Suppose that this circle represents you as an energy field.  It contains all of your emotions, your thoughts, your physical body.    Then you fall in love with someone and become partners and that looks a lot like this:

Circles 2

Part of your energy field has merged with part of his or her energy field.  There’s still a part of you which is separate and unique but there’s also a part of you that is an amalgam of you and your partner.  Then say that you have children or even just get a roommate and it starts to look like this:

3circles

 

So your energy field – the part of you that is uniquely you – is now merged with two other energy fields.  Then throw in the people at your job and you look like this:

4circles

 

As I’m sure you noticed the part that is uniquely you just keeps getting smaller.  You can make a very good argument that all of those other energy fields merging with your energy field is a good thing.  We draw strength and inspiration and love from interacting with other humans. But if you keep adding and adding and adding energy fields, at a certain point you’re so merged with other people’s thoughts and feelings that you don’t know which are yours and which are theirs.

And, as if all that weren’t enough, throw in the internet.  And facebook. And instagram. And twitter. You encounter people in the stores and on the streets who appear to have their smart phones permanently affixed to their ears and they respond to every post, every personal message, every tweet.  It’s as if the internet has become a secondary sensory system for them, tendrils reaching endlessly in and out into virtual reality.
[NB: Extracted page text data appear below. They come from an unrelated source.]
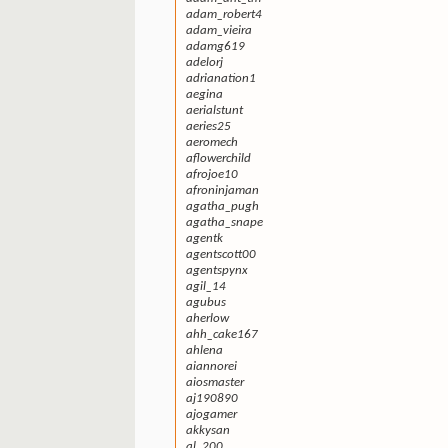
adam_robert4
adam_vieira
adamg619
adelorj
adrianation1
aegina
aerialstunt
aeries25
aeromech
aflowerchild
afrojoe10
afroninjaman
agatha_pugh
agatha_snape
agentk
agentscott00
agentspynx
agil_14
agubus
aherlow
ahh_cake167
ahlena
aiannorei
aiosmaster
aj190890
ajogamer
akkysan
al_200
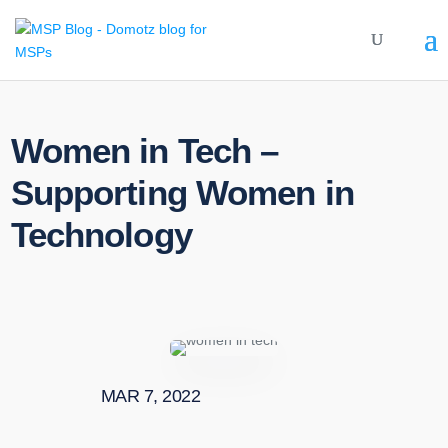
Women in Tech –
Supporting Women in
Technology
MAR 7, 2022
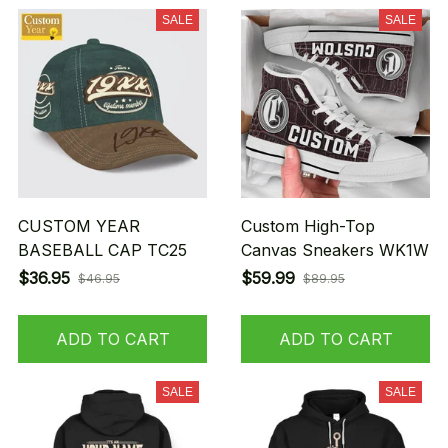
SALE
SALE
CUSTOM YEAR
Custom High-Top
BASEBALL CAP TC25
Canvas Sneakers WK1W
$36.95
$59.99
$46.95
$89.95
ADD TO CART
ADD TO CART
SALE
SALE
The Hermit is a deliberate withdrawal from all of that.  And it begins with a single question: “Who in the hell am I?”

All Native cultures honor the tradition of, “the Spirit Quest.”  An individual goes off to be alone, fast, meditate, and seek visions and messages from the Spirit World.  Not just to ask, “Who am I?” but to ask what am I? What is my place in this world? What should I be doing in this lifetime?  Why do I exist?

And that’s what The Hermit represents.  It’s a period of withdrawal from the world, an emptying out of, “others” so that you can find your authentic self.   And, no, it is not made any more or less valuable by sharing it with others. It stands alone.